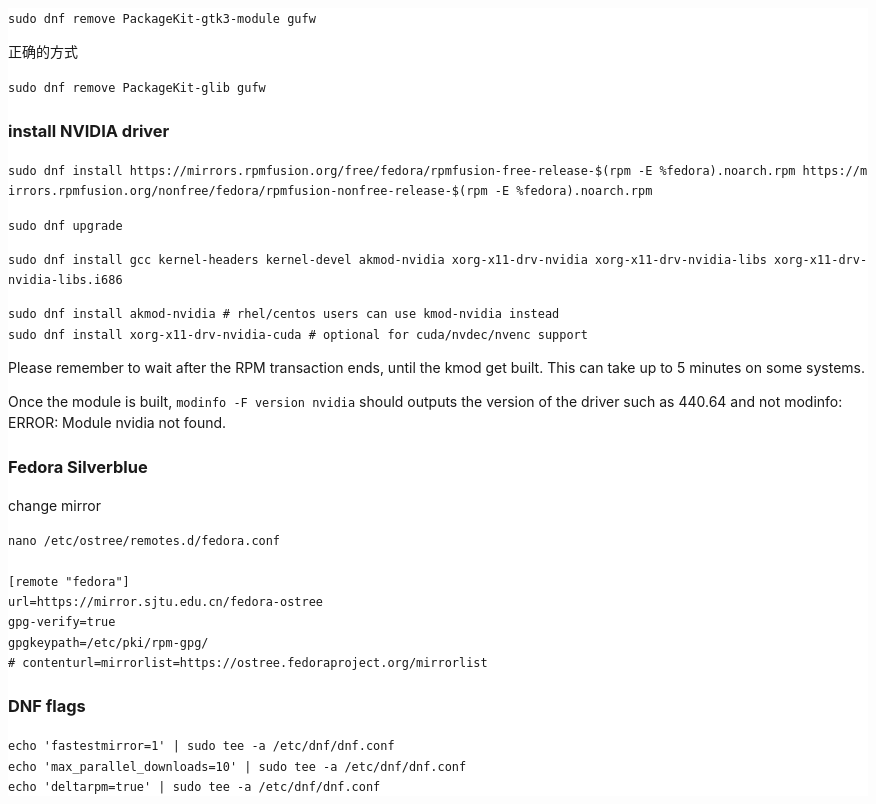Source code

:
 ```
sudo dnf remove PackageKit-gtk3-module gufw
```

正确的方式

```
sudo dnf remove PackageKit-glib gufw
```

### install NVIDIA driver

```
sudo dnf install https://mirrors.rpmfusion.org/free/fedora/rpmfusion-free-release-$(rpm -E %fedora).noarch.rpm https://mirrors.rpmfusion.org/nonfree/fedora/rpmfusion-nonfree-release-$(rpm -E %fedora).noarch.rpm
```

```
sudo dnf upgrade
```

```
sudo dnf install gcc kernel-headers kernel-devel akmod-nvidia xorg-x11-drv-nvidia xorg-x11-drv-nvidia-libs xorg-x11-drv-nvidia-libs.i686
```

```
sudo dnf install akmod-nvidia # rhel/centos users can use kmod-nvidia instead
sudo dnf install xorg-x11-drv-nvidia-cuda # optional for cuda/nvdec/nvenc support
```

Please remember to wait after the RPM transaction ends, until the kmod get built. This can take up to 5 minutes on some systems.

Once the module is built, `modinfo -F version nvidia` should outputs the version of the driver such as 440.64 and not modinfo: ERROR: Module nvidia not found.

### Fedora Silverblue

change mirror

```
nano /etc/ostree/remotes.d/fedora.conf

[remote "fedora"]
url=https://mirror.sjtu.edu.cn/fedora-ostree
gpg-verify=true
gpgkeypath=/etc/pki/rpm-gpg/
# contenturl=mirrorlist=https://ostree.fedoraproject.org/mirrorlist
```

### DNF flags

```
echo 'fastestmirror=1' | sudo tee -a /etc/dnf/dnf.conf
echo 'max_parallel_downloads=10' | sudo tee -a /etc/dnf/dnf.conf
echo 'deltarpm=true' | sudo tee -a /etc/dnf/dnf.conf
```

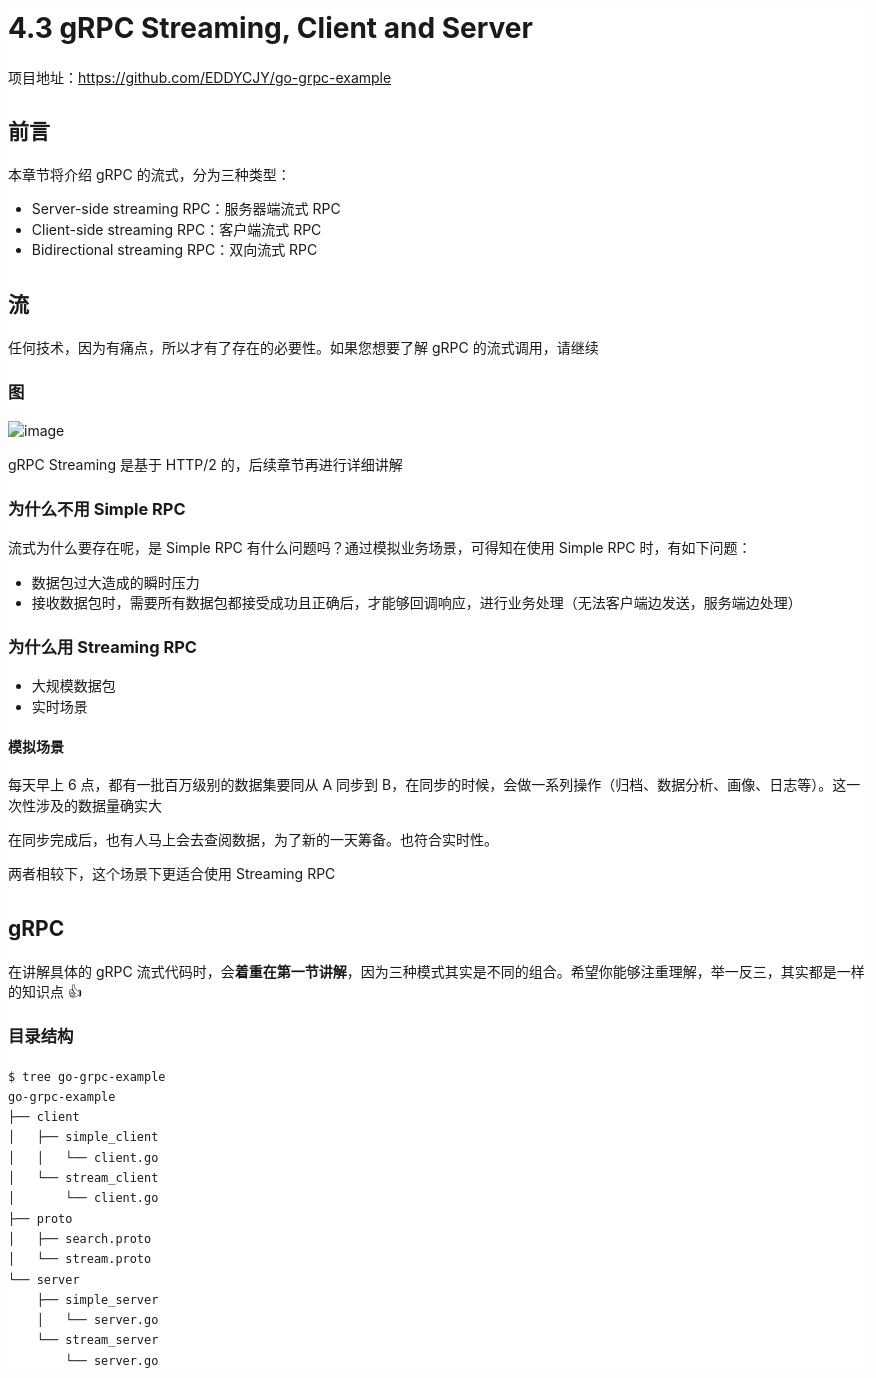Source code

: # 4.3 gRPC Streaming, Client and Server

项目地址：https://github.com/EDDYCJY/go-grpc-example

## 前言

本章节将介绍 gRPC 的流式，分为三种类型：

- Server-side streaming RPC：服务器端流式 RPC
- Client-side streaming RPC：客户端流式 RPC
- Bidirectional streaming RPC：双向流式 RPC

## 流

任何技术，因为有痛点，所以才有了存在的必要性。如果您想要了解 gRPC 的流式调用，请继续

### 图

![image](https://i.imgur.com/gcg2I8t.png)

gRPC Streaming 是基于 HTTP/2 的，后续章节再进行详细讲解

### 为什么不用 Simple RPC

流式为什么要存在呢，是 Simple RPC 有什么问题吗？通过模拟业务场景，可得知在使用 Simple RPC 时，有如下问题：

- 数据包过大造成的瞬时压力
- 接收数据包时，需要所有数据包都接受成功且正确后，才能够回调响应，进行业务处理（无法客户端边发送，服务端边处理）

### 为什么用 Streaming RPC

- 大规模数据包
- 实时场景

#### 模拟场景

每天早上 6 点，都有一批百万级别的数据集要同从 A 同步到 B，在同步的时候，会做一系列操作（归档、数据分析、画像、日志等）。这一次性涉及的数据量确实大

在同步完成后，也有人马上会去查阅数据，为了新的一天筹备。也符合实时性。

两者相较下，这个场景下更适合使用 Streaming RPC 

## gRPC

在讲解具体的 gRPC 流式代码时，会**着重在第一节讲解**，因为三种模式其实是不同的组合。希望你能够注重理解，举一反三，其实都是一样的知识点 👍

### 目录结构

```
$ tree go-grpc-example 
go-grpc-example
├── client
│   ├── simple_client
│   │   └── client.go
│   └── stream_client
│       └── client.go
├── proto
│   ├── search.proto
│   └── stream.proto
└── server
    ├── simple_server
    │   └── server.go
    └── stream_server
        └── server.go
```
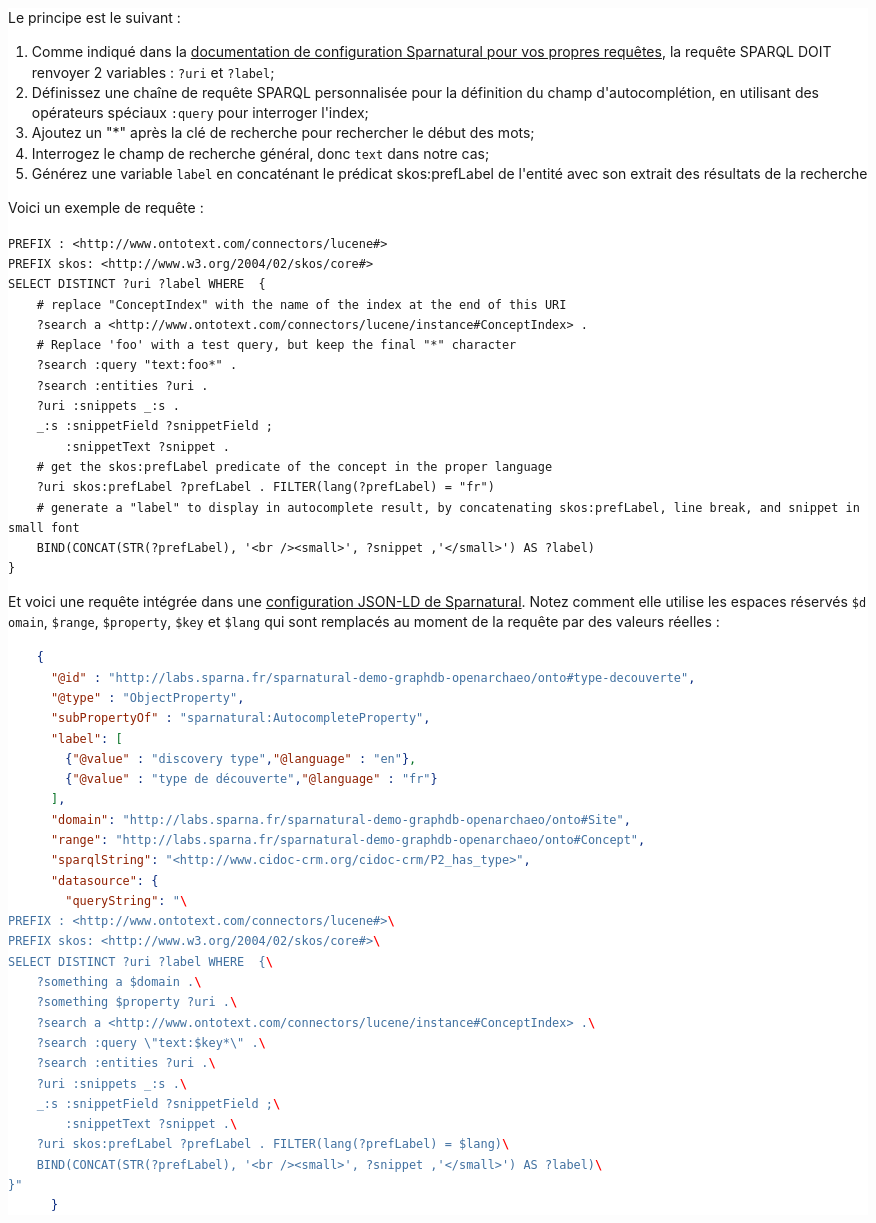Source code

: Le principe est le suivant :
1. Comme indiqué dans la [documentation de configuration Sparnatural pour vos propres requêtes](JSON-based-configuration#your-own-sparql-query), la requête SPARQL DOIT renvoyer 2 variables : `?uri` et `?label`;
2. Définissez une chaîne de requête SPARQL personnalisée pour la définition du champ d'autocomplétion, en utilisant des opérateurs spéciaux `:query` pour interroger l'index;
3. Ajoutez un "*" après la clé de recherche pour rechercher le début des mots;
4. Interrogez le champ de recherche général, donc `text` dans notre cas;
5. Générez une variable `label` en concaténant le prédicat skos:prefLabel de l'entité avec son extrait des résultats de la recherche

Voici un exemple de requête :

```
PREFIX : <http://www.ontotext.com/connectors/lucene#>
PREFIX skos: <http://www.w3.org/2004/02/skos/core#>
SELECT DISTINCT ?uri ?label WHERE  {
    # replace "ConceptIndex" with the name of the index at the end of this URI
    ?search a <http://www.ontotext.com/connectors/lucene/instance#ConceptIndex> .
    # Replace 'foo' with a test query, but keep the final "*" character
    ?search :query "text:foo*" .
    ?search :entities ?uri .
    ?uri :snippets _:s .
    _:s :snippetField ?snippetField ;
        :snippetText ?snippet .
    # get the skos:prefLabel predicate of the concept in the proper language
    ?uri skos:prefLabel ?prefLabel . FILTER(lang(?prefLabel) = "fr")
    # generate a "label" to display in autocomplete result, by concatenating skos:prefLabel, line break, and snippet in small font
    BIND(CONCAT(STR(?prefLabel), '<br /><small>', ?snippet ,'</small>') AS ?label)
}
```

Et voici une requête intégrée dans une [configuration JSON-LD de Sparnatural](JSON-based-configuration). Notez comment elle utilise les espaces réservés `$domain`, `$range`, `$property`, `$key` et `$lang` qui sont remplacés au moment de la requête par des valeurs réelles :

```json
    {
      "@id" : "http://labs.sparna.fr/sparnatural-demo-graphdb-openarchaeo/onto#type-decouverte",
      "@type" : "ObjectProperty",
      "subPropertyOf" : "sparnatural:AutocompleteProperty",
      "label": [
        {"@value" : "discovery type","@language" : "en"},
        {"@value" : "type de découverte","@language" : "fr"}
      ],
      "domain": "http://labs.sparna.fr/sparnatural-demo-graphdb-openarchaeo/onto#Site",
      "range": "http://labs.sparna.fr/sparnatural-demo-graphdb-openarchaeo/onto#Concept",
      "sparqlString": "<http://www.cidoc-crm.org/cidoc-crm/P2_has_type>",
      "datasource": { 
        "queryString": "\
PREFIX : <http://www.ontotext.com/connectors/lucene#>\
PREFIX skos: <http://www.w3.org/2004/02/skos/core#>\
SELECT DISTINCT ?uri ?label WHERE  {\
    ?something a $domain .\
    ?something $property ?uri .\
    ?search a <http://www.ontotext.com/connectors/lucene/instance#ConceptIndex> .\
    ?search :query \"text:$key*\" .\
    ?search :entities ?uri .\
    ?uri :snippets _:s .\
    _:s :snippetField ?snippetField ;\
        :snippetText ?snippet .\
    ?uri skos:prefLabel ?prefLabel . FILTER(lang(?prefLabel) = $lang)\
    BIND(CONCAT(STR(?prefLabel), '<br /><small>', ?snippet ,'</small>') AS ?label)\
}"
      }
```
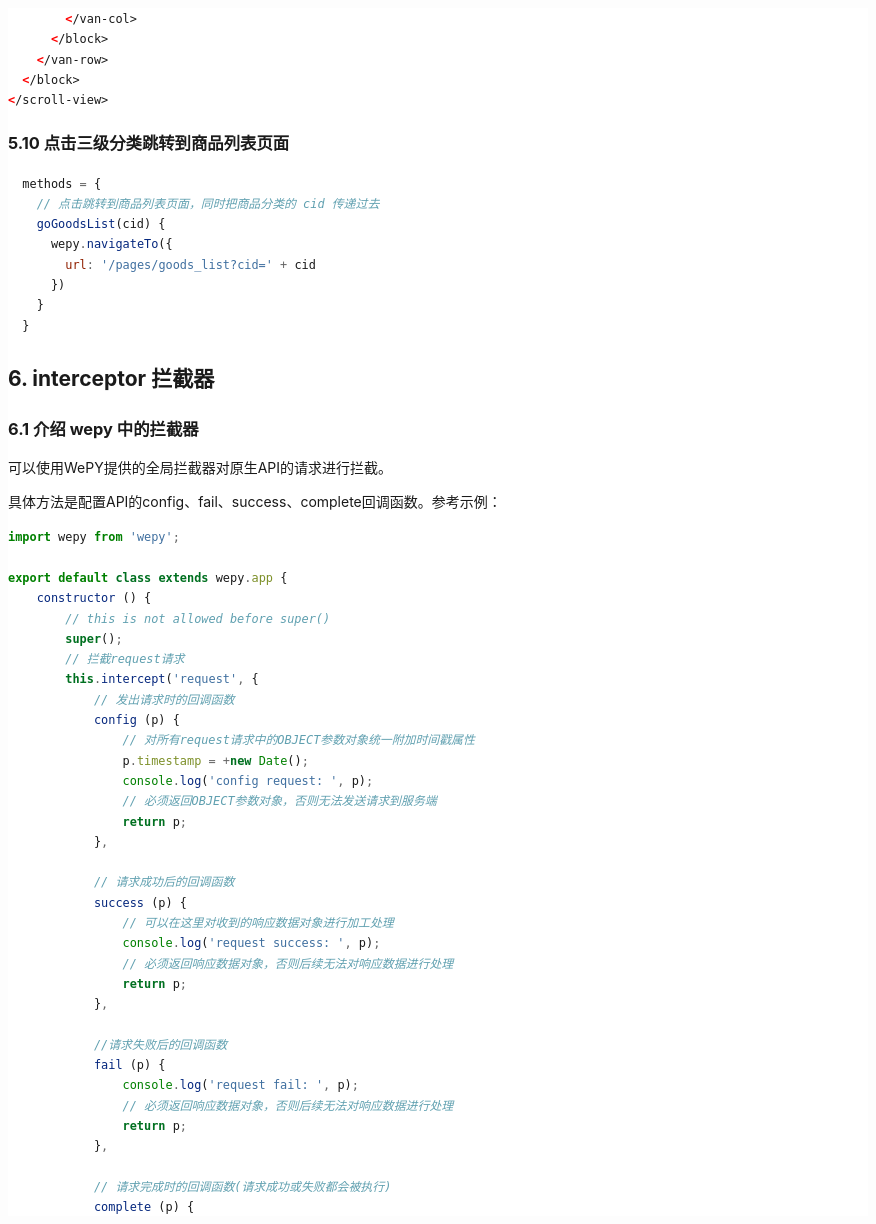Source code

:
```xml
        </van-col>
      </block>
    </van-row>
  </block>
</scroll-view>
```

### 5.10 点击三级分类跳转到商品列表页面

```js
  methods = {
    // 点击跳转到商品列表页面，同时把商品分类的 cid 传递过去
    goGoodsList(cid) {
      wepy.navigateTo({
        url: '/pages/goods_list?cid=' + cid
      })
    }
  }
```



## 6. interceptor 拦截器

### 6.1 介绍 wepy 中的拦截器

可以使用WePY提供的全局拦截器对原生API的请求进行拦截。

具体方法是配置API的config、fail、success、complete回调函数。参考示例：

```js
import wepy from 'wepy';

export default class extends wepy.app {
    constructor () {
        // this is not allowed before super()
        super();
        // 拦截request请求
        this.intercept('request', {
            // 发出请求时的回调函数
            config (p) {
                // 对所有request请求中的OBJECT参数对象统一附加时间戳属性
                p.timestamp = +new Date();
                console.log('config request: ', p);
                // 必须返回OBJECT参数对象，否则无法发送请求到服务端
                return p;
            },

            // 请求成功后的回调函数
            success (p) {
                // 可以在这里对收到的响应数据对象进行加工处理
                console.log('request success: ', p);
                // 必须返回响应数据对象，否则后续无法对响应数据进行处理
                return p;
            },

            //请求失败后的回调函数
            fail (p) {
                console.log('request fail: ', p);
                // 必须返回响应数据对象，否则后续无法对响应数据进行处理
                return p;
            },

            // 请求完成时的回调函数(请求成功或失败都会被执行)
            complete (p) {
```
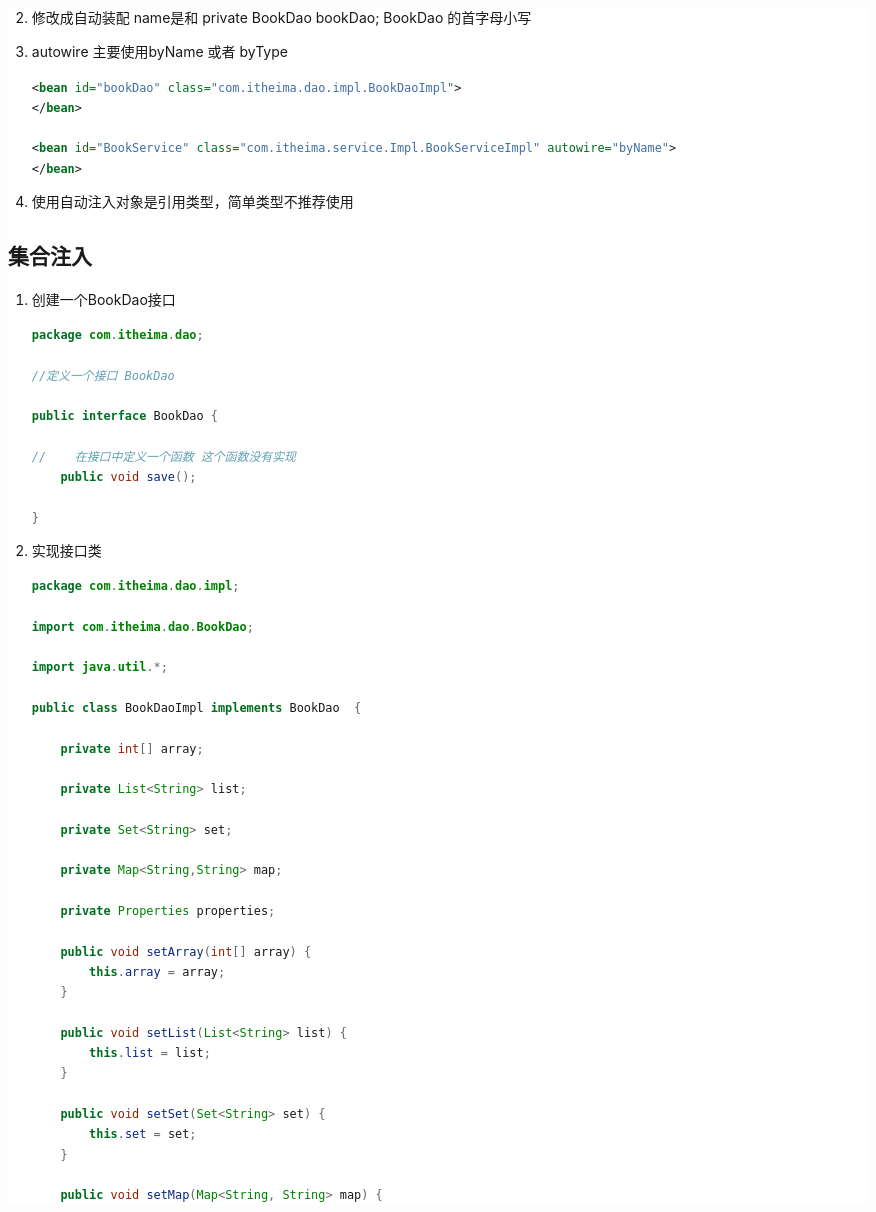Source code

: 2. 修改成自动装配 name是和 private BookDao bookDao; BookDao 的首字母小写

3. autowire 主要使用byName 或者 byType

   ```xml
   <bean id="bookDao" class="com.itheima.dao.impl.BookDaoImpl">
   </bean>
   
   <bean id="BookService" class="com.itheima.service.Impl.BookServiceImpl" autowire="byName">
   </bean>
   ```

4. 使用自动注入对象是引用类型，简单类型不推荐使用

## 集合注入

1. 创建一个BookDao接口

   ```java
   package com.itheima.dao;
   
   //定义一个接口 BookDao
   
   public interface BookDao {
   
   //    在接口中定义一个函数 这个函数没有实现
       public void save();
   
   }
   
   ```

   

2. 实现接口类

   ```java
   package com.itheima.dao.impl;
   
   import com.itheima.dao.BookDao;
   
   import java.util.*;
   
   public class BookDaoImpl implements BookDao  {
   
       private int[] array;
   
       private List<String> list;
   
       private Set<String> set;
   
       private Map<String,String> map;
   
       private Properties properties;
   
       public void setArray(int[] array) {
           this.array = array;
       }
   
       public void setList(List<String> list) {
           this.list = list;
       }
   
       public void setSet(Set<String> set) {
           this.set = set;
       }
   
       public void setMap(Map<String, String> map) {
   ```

→ Task statement: The required output is a verbatim repetition of the lines from the opening of the entries above through the line containing "Please remember to", inclusive, with no pictures and nothing else.

→ Exercise result:
Source code

:
 ```
sudo dnf remove PackageKit-gtk3-module gufw
```

正确的方式

```
sudo dnf remove PackageKit-glib gufw
```

### install NVIDIA driver

```
sudo dnf install https://mirrors.rpmfusion.org/free/fedora/rpmfusion-free-release-$(rpm -E %fedora).noarch.rpm https://mirrors.rpmfusion.org/nonfree/fedora/rpmfusion-nonfree-release-$(rpm -E %fedora).noarch.rpm
```

```
sudo dnf upgrade
```

```
sudo dnf install gcc kernel-headers kernel-devel akmod-nvidia xorg-x11-drv-nvidia xorg-x11-drv-nvidia-libs xorg-x11-drv-nvidia-libs.i686
```

```
sudo dnf install akmod-nvidia # rhel/centos users can use kmod-nvidia instead
sudo dnf install xorg-x11-drv-nvidia-cuda # optional for cuda/nvdec/nvenc support
```

Please remember to wait after the RPM transaction ends, until the kmod get built. This can take up to 5 minutes on some systems.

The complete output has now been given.